After a long mountain climb while leading horses and corralling three needy, rambunctious kids, I can’t imagine facing the work it must have taken to make camp. But camps must be made and dinners must be cooked.
Heavy tarps and blankets were pulled off the horses, then heavy wooden boxes packed with skillets and canned foods were hoisted off the pack saddles. Before anything else the horses had to be tended to, so Dad got busy with that. We kids were put to work gathering wood for a fire and blowing up our air mattresses. Now that I think of it, the mattresses were always flat by the time we got to bed — were they brought along just to keep us busy?
These days, with light mountaineering equipment and scores of Sawtooth hikers, I don’t know if there is wood for camp fires or not. But in 1954 there was abundant dry wood laying on the ground and hanging as snags from the trees. It wasn’t long before we kids were through with chores and were entertaining ourselves by bareback riding the horses around camp.
Meanwhile Mom arranged what rocks she could find so they would hold the Coleman white-gas camp stove and spent rest of the day cooking, feeding, washing dishes, and reading aloud by fire light as we snuggled under blankets watching the stars come out.
The next morning, after breakfast was cooked and the dishes were cleaned, the hard work of unpacking was reversed.

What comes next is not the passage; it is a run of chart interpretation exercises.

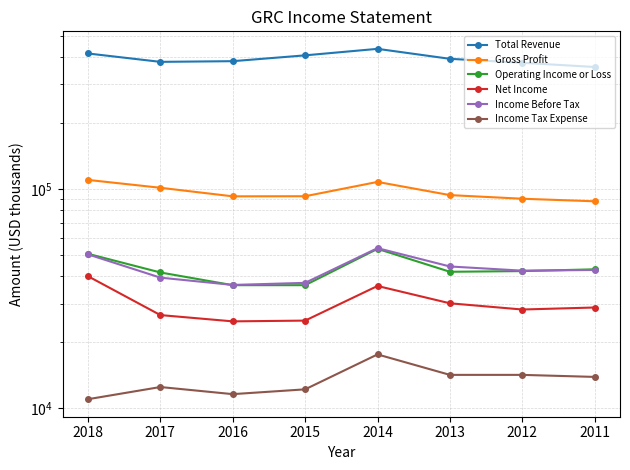

Reading right to left, list all the values displayed in this chart.

Total Revenue: 359500	375700	391700	434900	406200	382100	379400	414300
Gross Profit: 87800	90200	93700	107600	92600	92500	101200	109900
Operating Income or Loss: 43000	42200	41900	53300	36400	36400	41600	50600
Net Income: 28800	28200	30100	36100	25100	24900	26600	40000
Income Before Tax: 42700	42400	44300	53700	37300	36500	39400	50300
Income Tax Expense: 13900	14200	14200	17600	12200	11600	12500	11000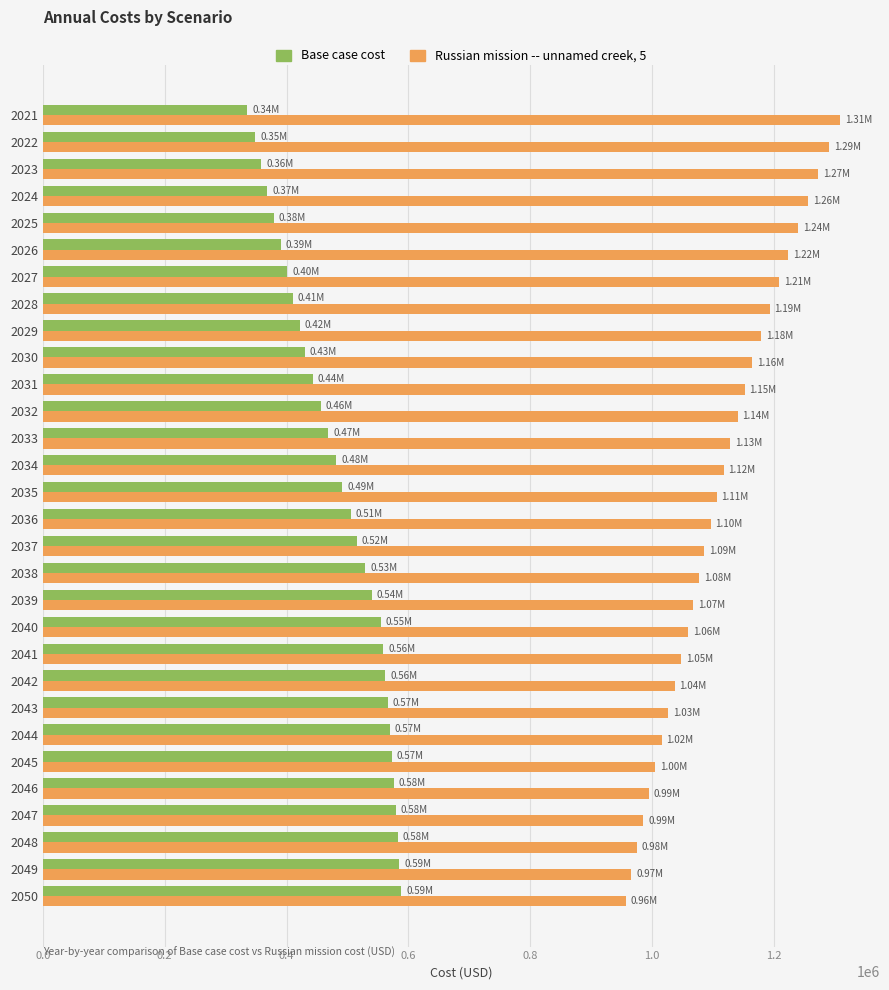

What is the sum of all Russian mission -- unnamed creek, 5 values?

33372774.5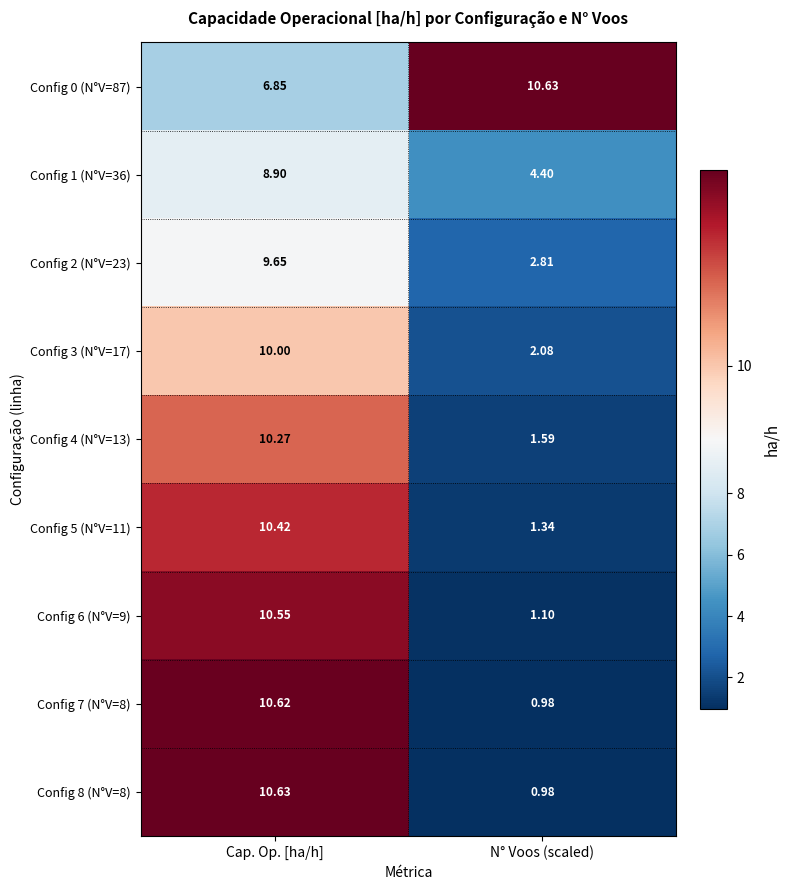

List the labels in order of Config 7 (N°V=8) value, smallest first.

N° Voos (scaled), Cap. Op. [ha/h]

But everything had to go back on the horses, so camp was broken.
One camp ritual I had forgotten until looking at my Dad’s slides was our daily bath.
We did not have a tub to heat water in, so Sawtooth Mountain “bathing” always consisted of a washcloth in the creek. What with the sweat and dust of the trail, I remember the concept of a bath being most welcome. I also remember these being extremely quick approaches to hygiene. Even in August, those mountain streams were snow just hours earlier. They were cold!
Those washcloths never approached my body with enough water to run, I’ll tell you that. I soon learned to get them just damp enough to wipe off the grit and get the bath done.